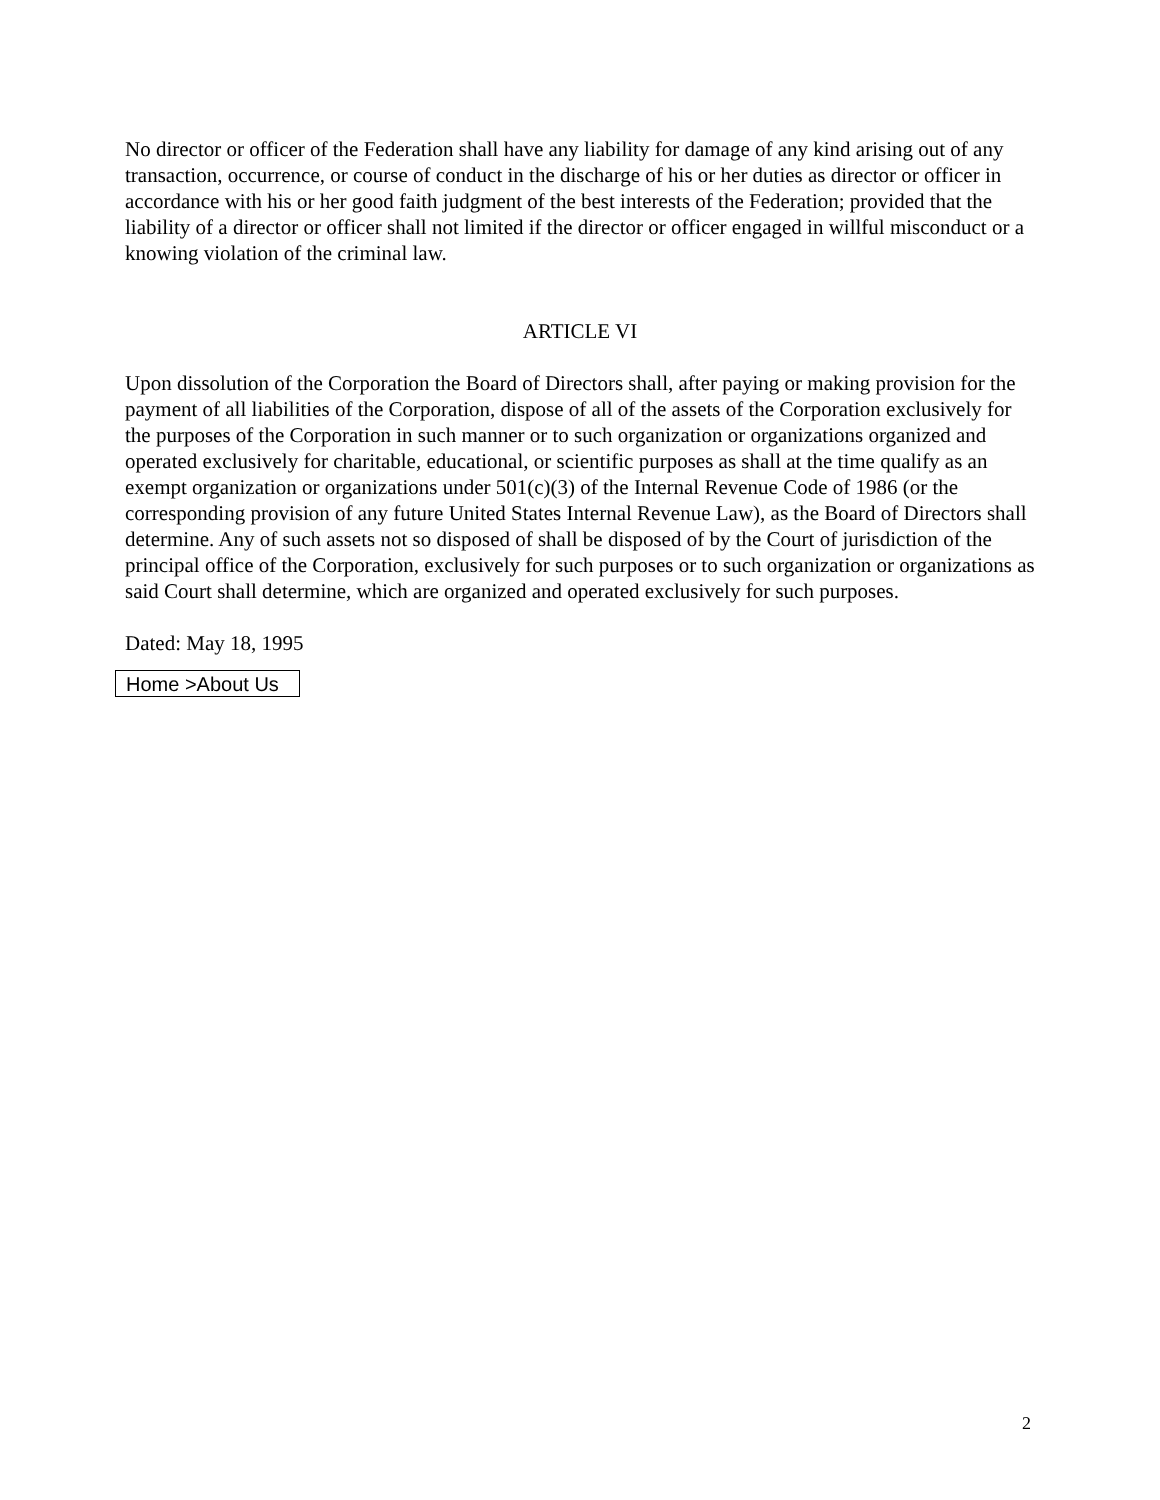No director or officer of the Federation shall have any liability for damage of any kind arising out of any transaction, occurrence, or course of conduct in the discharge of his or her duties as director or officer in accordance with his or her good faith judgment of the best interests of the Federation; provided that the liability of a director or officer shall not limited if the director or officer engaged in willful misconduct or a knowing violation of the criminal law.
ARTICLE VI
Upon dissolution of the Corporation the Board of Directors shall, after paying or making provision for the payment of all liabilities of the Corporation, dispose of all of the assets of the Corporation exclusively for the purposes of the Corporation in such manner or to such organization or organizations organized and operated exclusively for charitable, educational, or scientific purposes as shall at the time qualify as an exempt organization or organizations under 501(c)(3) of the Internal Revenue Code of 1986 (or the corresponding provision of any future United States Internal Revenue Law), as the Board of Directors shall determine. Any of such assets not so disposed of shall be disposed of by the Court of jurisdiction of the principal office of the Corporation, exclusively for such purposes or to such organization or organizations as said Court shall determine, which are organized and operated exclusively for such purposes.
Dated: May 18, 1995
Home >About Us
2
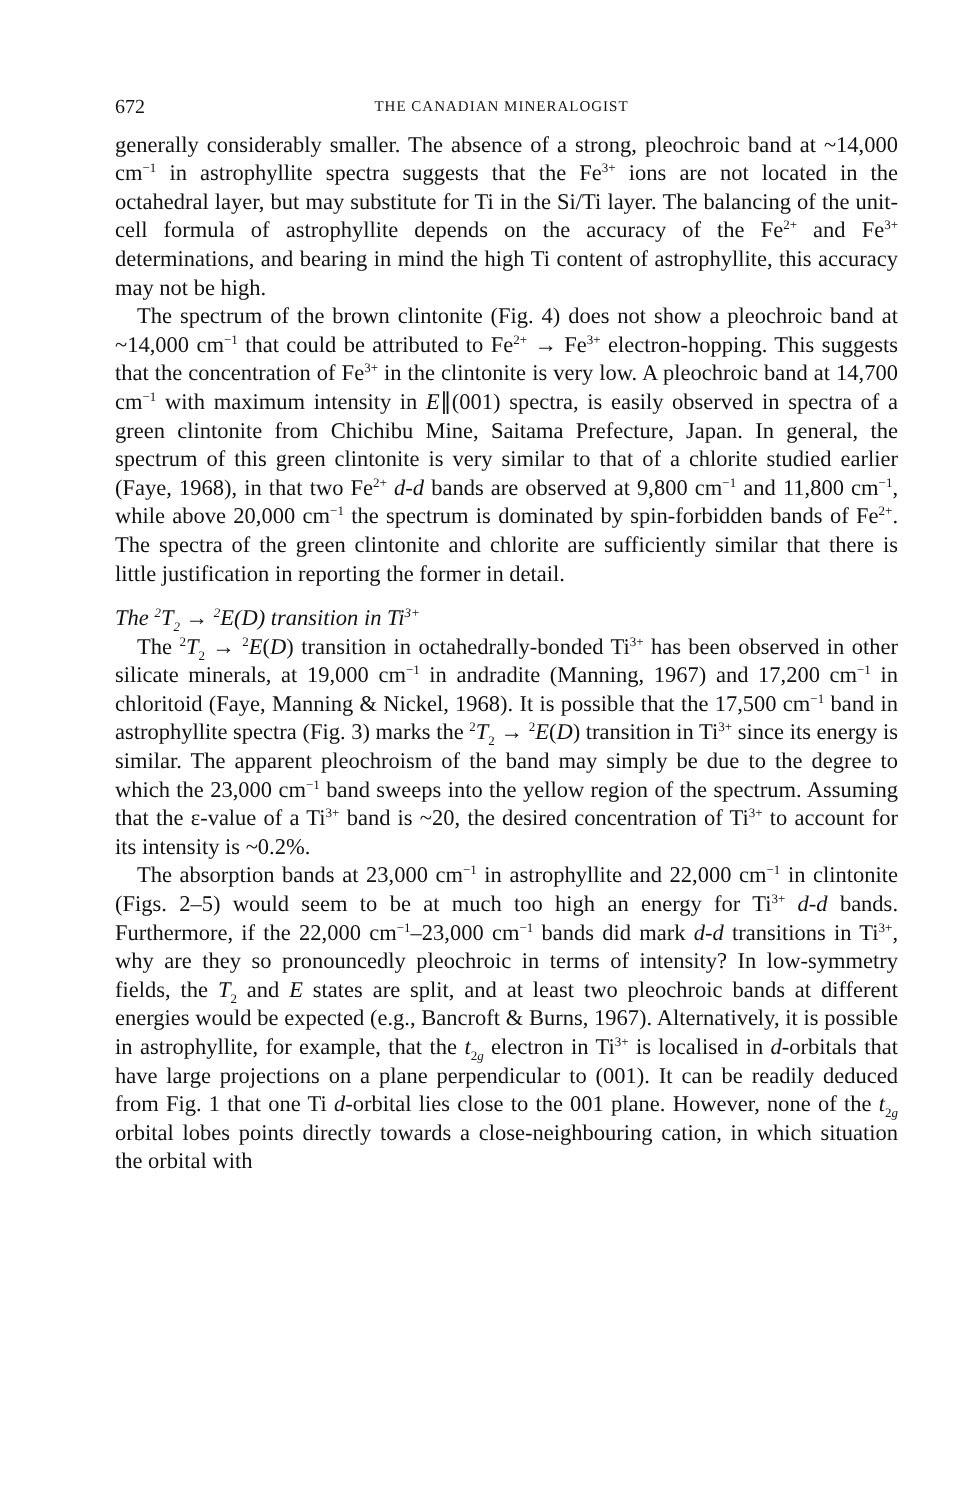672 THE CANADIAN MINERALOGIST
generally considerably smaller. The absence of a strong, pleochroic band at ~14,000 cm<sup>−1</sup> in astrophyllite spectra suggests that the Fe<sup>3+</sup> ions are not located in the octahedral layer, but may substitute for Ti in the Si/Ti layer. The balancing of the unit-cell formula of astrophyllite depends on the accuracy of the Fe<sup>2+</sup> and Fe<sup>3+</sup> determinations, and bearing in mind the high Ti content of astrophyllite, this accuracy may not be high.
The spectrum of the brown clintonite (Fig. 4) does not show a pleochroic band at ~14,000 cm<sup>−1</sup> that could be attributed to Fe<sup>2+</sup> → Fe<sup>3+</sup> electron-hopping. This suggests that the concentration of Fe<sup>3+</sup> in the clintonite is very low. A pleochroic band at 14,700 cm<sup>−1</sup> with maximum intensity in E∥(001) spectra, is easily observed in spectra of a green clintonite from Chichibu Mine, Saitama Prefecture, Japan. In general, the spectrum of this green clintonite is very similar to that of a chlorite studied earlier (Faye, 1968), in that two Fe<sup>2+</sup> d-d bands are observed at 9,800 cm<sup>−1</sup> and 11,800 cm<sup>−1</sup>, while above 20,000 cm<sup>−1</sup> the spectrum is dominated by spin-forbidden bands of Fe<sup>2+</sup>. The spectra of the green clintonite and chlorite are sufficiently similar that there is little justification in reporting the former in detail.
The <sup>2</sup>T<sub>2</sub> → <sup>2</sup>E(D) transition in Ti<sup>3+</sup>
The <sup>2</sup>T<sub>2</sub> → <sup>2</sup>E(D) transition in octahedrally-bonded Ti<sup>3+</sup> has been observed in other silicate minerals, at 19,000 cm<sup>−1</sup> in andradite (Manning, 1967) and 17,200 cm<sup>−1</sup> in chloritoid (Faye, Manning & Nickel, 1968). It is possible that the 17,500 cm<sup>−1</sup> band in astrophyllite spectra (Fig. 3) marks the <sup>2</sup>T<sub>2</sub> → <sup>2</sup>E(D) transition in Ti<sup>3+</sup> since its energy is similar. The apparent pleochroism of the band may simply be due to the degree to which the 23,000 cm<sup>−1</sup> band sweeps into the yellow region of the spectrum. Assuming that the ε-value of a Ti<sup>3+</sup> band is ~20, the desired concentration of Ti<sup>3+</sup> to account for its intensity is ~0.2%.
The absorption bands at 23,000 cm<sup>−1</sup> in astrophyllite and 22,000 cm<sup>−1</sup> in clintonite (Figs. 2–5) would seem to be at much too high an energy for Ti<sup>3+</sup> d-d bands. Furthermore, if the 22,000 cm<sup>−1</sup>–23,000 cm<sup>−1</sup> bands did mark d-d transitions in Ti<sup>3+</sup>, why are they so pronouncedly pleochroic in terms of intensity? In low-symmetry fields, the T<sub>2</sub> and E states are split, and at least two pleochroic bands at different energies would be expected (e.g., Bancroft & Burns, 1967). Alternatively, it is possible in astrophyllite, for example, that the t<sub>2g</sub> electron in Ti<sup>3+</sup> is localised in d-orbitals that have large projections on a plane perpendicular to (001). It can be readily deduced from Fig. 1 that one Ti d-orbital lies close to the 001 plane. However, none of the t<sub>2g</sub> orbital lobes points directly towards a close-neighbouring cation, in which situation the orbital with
....
• Exercise requirements: Each line above gets copied exactly; leave the pictures out.

• Solution for this problem:
No director or officer of the Federation shall have any liability for damage of any kind arising out of any transaction, occurrence, or course of conduct in the discharge of his or her duties as director or officer in accordance with his or her good faith judgment of the best interests of the Federation; provided that the liability of a director or officer shall not limited if the director or officer engaged in willful misconduct or a knowing violation of the criminal law.
ARTICLE VI
Upon dissolution of the Corporation the Board of Directors shall, after paying or making provision for the payment of all liabilities of the Corporation, dispose of all of the assets of the Corporation exclusively for the purposes of the Corporation in such manner or to such organization or organizations organized and operated exclusively for charitable, educational, or scientific purposes as shall at the time qualify as an exempt organization or organizations under 501(c)(3) of the Internal Revenue Code of 1986 (or the corresponding provision of any future United States Internal Revenue Law), as the Board of Directors shall determine. Any of such assets not so disposed of shall be disposed of by the Court of jurisdiction of the principal office of the Corporation, exclusively for such purposes or to such organization or organizations as said Court shall determine, which are organized and operated exclusively for such purposes.
Dated: May 18, 1995
Home >About Us
2
672 THE CANADIAN MINERALOGIST
generally considerably smaller. The absence of a strong, pleochroic band at ~14,000 cm<sup>−1</sup> in astrophyllite spectra suggests that the Fe<sup>3+</sup> ions are not located in the octahedral layer, but may substitute for Ti in the Si/Ti layer. The balancing of the unit-cell formula of astrophyllite depends on the accuracy of the Fe<sup>2+</sup> and Fe<sup>3+</sup> determinations, and bearing in mind the high Ti content of astrophyllite, this accuracy may not be high.
The spectrum of the brown clintonite (Fig. 4) does not show a pleochroic band at ~14,000 cm<sup>−1</sup> that could be attributed to Fe<sup>2+</sup> → Fe<sup>3+</sup> electron-hopping. This suggests that the concentration of Fe<sup>3+</sup> in the clintonite is very low. A pleochroic band at 14,700 cm<sup>−1</sup> with maximum intensity in E∥(001) spectra, is easily observed in spectra of a green clintonite from Chichibu Mine, Saitama Prefecture, Japan. In general, the spectrum of this green clintonite is very similar to that of a chlorite studied earlier (Faye, 1968), in that two Fe<sup>2+</sup> d-d bands are observed at 9,800 cm<sup>−1</sup> and 11,800 cm<sup>−1</sup>, while above 20,000 cm<sup>−1</sup> the spectrum is dominated by spin-forbidden bands of Fe<sup>2+</sup>. The spectra of the green clintonite and chlorite are sufficiently similar that there is little justification in reporting the former in detail.
The <sup>2</sup>T<sub>2</sub> → <sup>2</sup>E(D) transition in Ti<sup>3+</sup>
The <sup>2</sup>T<sub>2</sub> → <sup>2</sup>E(D) transition in octahedrally-bonded Ti<sup>3+</sup> has been observed in other silicate minerals, at 19,000 cm<sup>−1</sup> in andradite (Manning, 1967) and 17,200 cm<sup>−1</sup> in chloritoid (Faye, Manning & Nickel, 1968). It is possible that the 17,500 cm<sup>−1</sup> band in astrophyllite spectra (Fig. 3) marks the <sup>2</sup>T<sub>2</sub> → <sup>2</sup>E(D) transition in Ti<sup>3+</sup> since its energy is similar. The apparent pleochroism of the band may simply be due to the degree to which the 23,000 cm<sup>−1</sup> band sweeps into the yellow region of the spectrum. Assuming that the ε-value of a Ti<sup>3+</sup> band is ~20, the desired concentration of Ti<sup>3+</sup> to account for its intensity is ~0.2%.
The absorption bands at 23,000 cm<sup>−1</sup> in astrophyllite and 22,000 cm<sup>−1</sup> in clintonite (Figs. 2–5) would seem to be at much too high an energy for Ti<sup>3+</sup> d-d bands. Furthermore, if the 22,000 cm<sup>−1</sup>–23,000 cm<sup>−1</sup> bands did mark d-d transitions in Ti<sup>3+</sup>, why are they so pronouncedly pleochroic in terms of intensity? In low-symmetry fields, the T<sub>2</sub> and E states are split, and at least two pleochroic bands at different energies would be expected (e.g., Bancroft & Burns, 1967). Alternatively, it is possible in astrophyllite, for example, that the t<sub>2g</sub> electron in Ti<sup>3+</sup> is localised in d-orbitals that have large projections on a plane perpendicular to (001). It can be readily deduced from Fig. 1 that one Ti d-orbital lies close to the 001 plane. However, none of the t<sub>2g</sub> orbital lobes points directly towards a close-neighbouring cation, in which situation the orbital with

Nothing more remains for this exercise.